"This is a new area for me. I have done a good bit of reading in regard to a decent curved one-handed adze,"
I use a guttering adze for this, and the one I got came from Country Workshops, which I think has closed down. They sold them unhandled at a great price. While these were two handers, I would say the heads were on the small size, very easily controlled. With two hands you rest the work on the ground, brace both elbows on your knee area. Even the first time you pick the tool up, you are relatively surgical. Far preferable to blazing away single handed in my view, and almost impossible to cut yourself.
All that said, I would wonder for the scope of work you intend whether a Krenov style scrub plane would not be faster and more controllable. One can crank one of those out in about 45 minutes if one has a bandsaw and a planer, or reasonable wood to start with. In this case it would involve making a hollowing plane with a double cambered sole, which is a little intimidating, but in this particular instance, one would just saw a longi curve; cut a bevel on the edges; blend with a spokeshave. All the complexity related to matching curves an mouth opening to the blade would be superfluous in this style of plane. You probably already have several scrub or agressive Jack blades you could use.
Of course part of the fun is playing with the big boy toys. So I looked up that list that used to be out there for Dunbar approved tools, and I found: This one that took me back to COuntry workshops:
The midsize one is the one I made. I think the heads were like about 79 bucks in my day. Ouch. To bend the handles, you need a wacking big piece of wood, or to be making two at a time. I laminated mine out of two pieces of wood, and it kinda ended up looking flattish.
and the following stand out: Hans Karlsson, Svante Djarv, Gransfors Bruks and Tim Manney. Everything but the TM appears to be out of stock. Perhaps this is a good thing as they are pricey and I am saved from an impulse purchase
"Probably closer to my beginner status is the newish Narex, which is cheap by comparison. Has anyone used one? "
You can't ever be a beginner again, you have too much tool savvy and general experience. Not to my taste that Manney one, looks like it might rotate a bit, with the weight where it is. Though bagging one out from a plane blade or something, might soften my prejudices on the mater. My own feeling on the mater is there is so little adze work in a chair that it is not a big deal whatever you use. Pros have them in their hands for only a few minutes. And in my efforts I have stopped shy of the line, so they seem a little unnecessary. My reason for the scrub.

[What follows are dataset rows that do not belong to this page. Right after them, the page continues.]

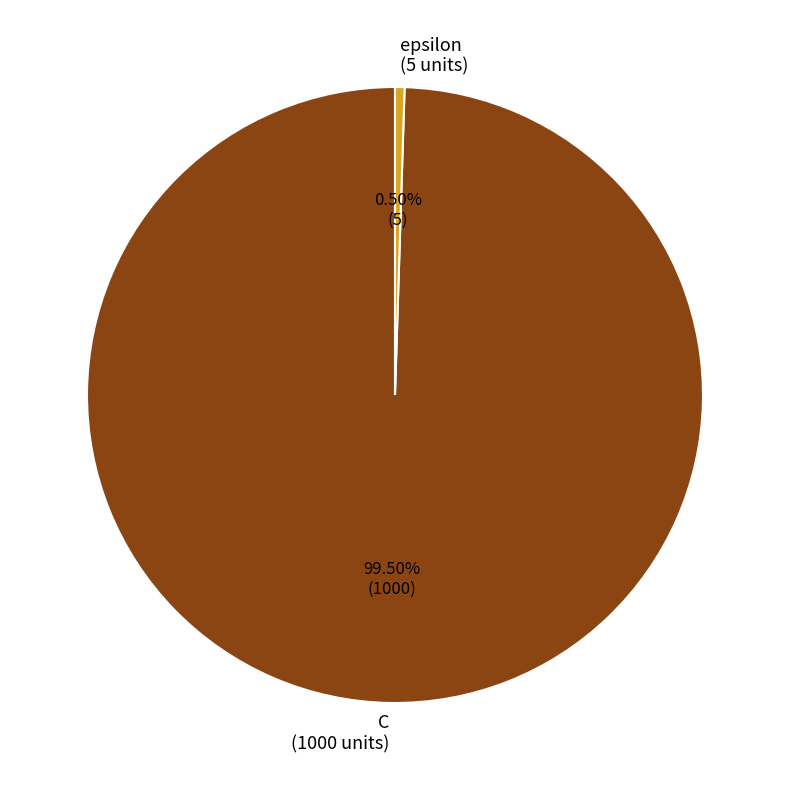

Is the sum of epsilon and C greater than half?

Yes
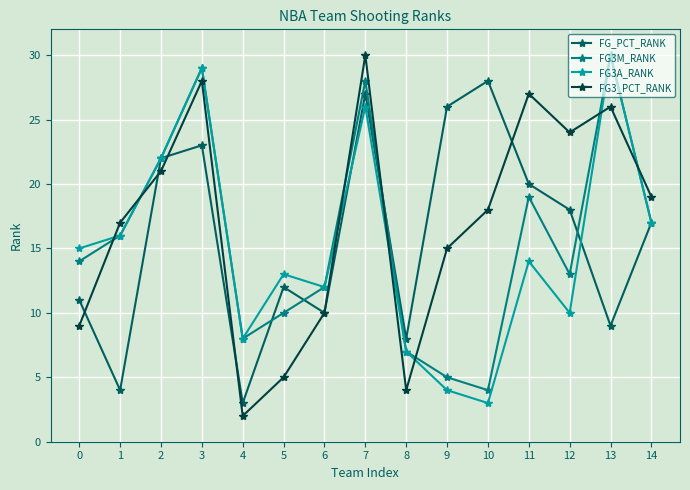

Reading left to right, extract all data points from this chart.

FG_PCT_RANK: 0=11	1=4	2=22	3=23	4=3	5=12	6=10	7=27	8=8	9=26	10=28	11=20	12=18	13=9	14=17
FG3M_RANK: 0=14	1=16	2=22	3=29	4=8	5=10	6=12	7=28	8=7	9=5	10=4	11=19	12=13	13=30	14=17
FG3A_RANK: 0=15	1=16	2=22	3=29	4=8	5=13	6=12	7=26	8=7	9=4	10=3	11=14	12=10	13=30	14=17
FG3_PCT_RANK: 0=9	1=17	2=21	3=28	4=2	5=5	6=10	7=30	8=4	9=15	10=18	11=27	12=24	13=26	14=19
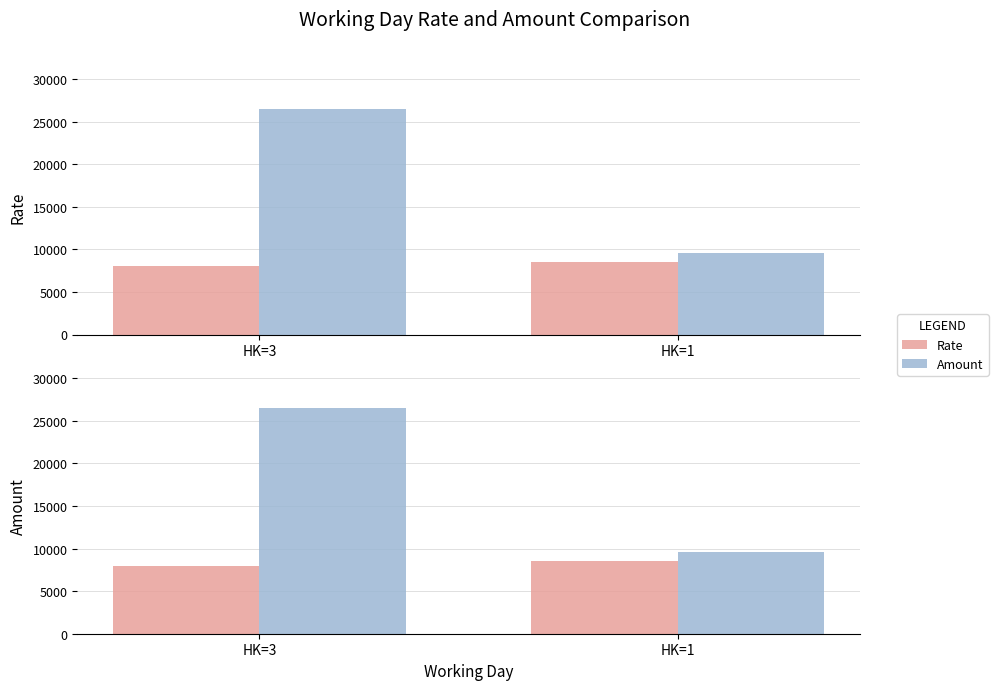

Which series has the largest range (max minus min)?

Amount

Another option would be the Barr adze, which is patterned after a Dunbar tool, so it should be OK. Kinda plain vanilla to my eyes. But maybe the lack of cranked handle, et all is because the underlying geometry is right. I have a set of their chisels; their framing chisels; and their carver's drawknife, which I think is the best I have ever used (other than a fragile antique I own). I bought a lot all this stuff, maybe 20 years ago, and at that time it lacked edge holding relative to other O1 tools out there, but they were working on it, so by now they should have it down, as there is nothing really to it, and there is masses of info on places like blade forums.